ChemDataExtractor contains a chemistry-aware Part-of-speech tagger. Use the pos_tagged_tokens
property on a
document element to get the tagged tokens:
>>> s = Sentence('1H NMR spectra were recorded on a 300 MHz BRUKER DPX300 spectrometer.')
>>> s.pos_tagged_tokens
[('1H', 'NN'),
('NMR', 'NN'),
('spectra', 'NNS'),
('were', 'VBD'),
('recorded', 'VBN'),
('on', 'IN'),
('a', 'DT'),
('300', 'CD'),
('MHz', 'NNP'),
('BRUKER', 'NNP'),
('DPX300', 'NNP'),
('spectrometer', 'NN'),
('.', '.')]
All taggers have a tag
method that takes a list of token strings and returns a list of (token, tag) tuples:
>>> from chemdataextractor.nlp.pos import ChemCrfPosTagger
>>> cpt = ChemCrfPosTagger()
>>> cpt.tag(['1H', 'NMR', 'spectra', 'were', 'recorded', 'on', 'a', '300', 'MHz', 'BRUKER', 'DPX300', 'spectrometer', '.'])
[('1H', 'NN'),
('NMR', 'NN'),
('spectra', 'NNS'),
('were', 'VBD'),
('recorded', 'VBN'),
('on', 'IN'),
('a', 'DT'),
('300', 'CD'),
('MHz', 'NNP'),
('BRUKER', 'NNP'),
('DPX300', 'NNP'),
('spectrometer', 'NN'),
('.', '.')]

What you have to do ->
Update the ChemDataExtractor text starting at "ChemDataExtractor contains a" and ending at "BRUKER DPX300 spectrometer.')", changing "Part-of-speech" to "POS". Rely solely on the ChemDataExtractor text.

[Dataset records]
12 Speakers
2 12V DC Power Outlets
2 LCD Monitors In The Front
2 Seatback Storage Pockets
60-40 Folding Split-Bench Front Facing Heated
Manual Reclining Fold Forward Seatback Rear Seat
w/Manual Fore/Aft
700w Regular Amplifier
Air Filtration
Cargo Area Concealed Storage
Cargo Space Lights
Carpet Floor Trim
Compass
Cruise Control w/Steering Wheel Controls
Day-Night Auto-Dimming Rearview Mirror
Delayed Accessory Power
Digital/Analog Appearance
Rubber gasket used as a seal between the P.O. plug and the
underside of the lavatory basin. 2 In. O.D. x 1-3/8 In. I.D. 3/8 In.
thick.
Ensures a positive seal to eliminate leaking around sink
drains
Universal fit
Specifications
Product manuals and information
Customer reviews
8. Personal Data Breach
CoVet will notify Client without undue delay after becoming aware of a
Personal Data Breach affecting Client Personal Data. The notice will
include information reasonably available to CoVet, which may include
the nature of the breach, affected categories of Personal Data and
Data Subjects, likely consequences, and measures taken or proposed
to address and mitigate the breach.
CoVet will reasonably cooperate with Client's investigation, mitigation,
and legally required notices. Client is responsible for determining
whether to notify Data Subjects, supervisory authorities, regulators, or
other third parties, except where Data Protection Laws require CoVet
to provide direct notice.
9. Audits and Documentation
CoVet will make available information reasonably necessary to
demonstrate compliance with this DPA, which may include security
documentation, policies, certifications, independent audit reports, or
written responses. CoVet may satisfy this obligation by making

Expected answer ->
ChemDataExtractor contains a chemistry-aware POS tagger. Use the pos_tagged_tokens
property on a
document element to get the tagged tokens:
>>> s = Sentence('1H NMR spectra were recorded on a 300 MHz BRUKER DPX300 spectrometer.')